== Segment start ==
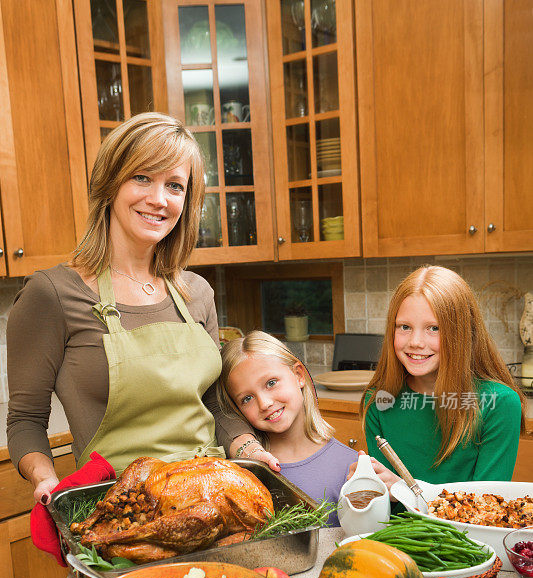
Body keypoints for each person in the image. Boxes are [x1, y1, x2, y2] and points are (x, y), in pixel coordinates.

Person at [7, 112, 275, 506]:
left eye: (175, 186)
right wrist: (47, 480)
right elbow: (25, 419)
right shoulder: (51, 295)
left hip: (215, 494)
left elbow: (214, 402)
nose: (159, 199)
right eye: (142, 178)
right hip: (123, 508)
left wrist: (249, 449)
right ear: (111, 183)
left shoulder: (196, 293)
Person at [362, 265, 526, 488]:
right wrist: (365, 487)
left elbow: (484, 508)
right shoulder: (379, 401)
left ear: (461, 333)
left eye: (434, 328)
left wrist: (402, 489)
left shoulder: (499, 404)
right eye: (404, 327)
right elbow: (383, 509)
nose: (416, 342)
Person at [217, 331, 357, 523]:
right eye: (247, 398)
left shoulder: (349, 465)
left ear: (298, 375)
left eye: (271, 383)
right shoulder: (243, 471)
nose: (264, 403)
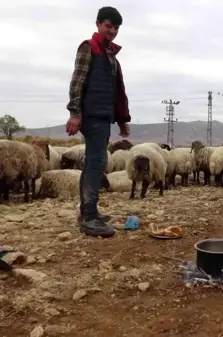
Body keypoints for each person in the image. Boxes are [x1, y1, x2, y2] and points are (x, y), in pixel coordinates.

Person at [65, 6, 131, 238]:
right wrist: (75, 112)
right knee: (96, 162)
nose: (112, 31)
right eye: (108, 26)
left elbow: (118, 91)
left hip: (104, 116)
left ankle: (88, 211)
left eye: (115, 27)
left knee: (96, 161)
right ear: (98, 24)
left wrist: (122, 120)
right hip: (91, 114)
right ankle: (89, 216)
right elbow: (78, 80)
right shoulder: (89, 48)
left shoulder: (112, 57)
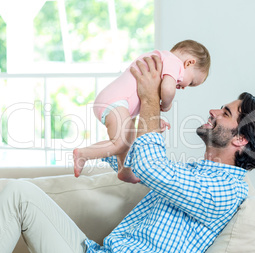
== Segment end ==
→ WORK INSTRUCTIONS: A single number is required: how many lines in the material above include the string "shoulder".

→ RESULT BELOW: 8